事業は主にミズーリ州とイリノイ州の地域電力会社、送電会社、サービス会社のグループで構成されています。同社は原子力や天然ガス、再生可能エネルギーを組み合わせた発電ポートフォリオと配電網の整備に注力し、規制事業の安定収益と長期的な設備投資による成長を目指しています。
経営方針
同社は成長の軸を「規制下のエネルギーインフラ投資」「規制制度の改善と政策提言」「業務効率の最適化」の三本柱で進めています。特に規制資産への投資で安定した収益基盤を築き、株主に対しては競争力のある利回りを実現することを目指しています。具体的には送電事業で許容される自己資本利益率(ROE)が10.48%、イリノイ州の電力配電で8.72%、同州の天然ガスで9.44%といった規制上の許容水準があり、同社は「許容ROE」と「実際の稼得ROE」の差を小さくすることを重視しています。資本支出は拡大傾向にあり、連結での設備投資は2024年に約43.2億ドルと大規模に実行しています。
同社は送配電網の強化や再生可能エネルギーの受け入れ拡大、原子力を含む低炭素発電の維持に重点投資しています。これにより顧客のサービス信頼性向上や温室効果ガス削減を図ることを目指しています。規制面では、費用回収を確実にするために料金追跡制度や自動的な料金調整メカニズムを活用しており、2024年末時点で約14億ドルの規制資産と約32億ドルの規制負債を計上するなど、規制会計を通じた収益保全にも取り組んでいます。加えて、原子力廃止措置に備えた信託基金への投資(2024年の購入額約5.84億ドル)など長期的な資産管理も行っています。
同社は新市場や事業規模の拡大にあたっては、送電部門の拡張や地域の経済開発支援を通じた需要基盤の拡大を狙っています。
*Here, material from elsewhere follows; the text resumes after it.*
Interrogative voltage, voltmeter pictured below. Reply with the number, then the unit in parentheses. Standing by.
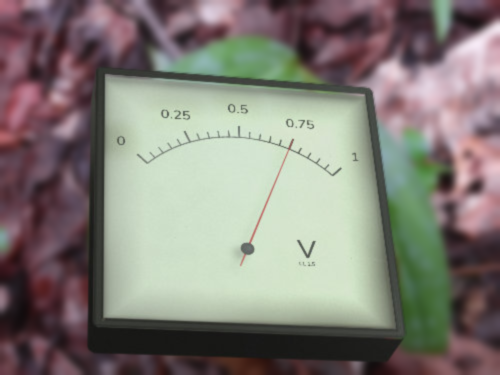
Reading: 0.75 (V)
具体的には送電向けの契約や社債発行、地域規制当局や電力系統運用者(RTO)との連携を強め、複数年の料金制度や将来試算に基づく料金設定(マルチイヤー型のレート)を活用して安定的な投資回収を図っています。また、合併・買収も戦略的選択肢として位置づけており、規制環境や訴訟を含む対応(同社は一部の判決に対して控訴している事例があります)を踏まえつつ事業拡大を目指しています。
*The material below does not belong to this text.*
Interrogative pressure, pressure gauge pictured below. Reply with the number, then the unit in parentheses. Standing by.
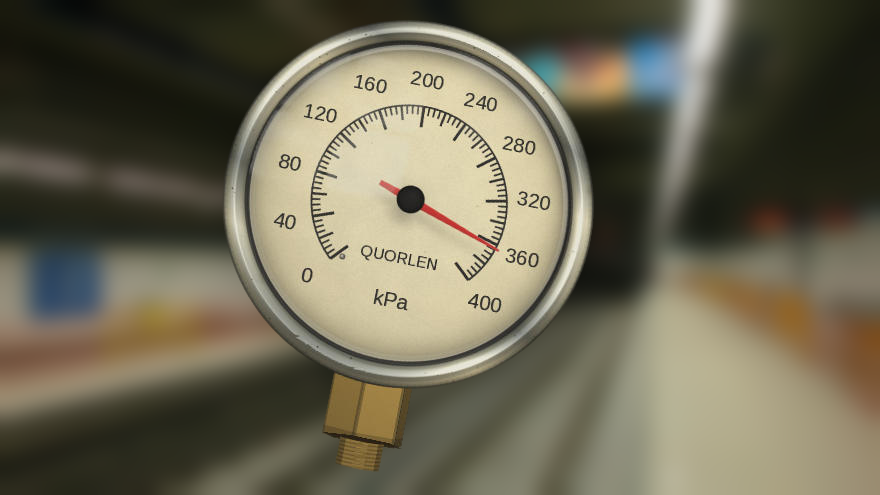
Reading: 365 (kPa)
同社は技術革新にも注力しており、送配電網の近代化やデジタル化、サイバー・フィジカル両面の安全対策を進めることでサービスの信頼性向上と運用効率化を目指しています。社内ではデジタル化による業務の効率化や人材のデジタル育成を推進し、従業員への報酬制度では中長期の業績連動型報酬(例えばパフォーマンス・シェアは目標値で929,947株分が設定され、業績に応じて0〜200%で支給される)を通じて株主価値と従業員インセンティブを連動させています。これらにより、同社は信頼性・脱炭素・収益性の三点を同時に高めることを目指しています。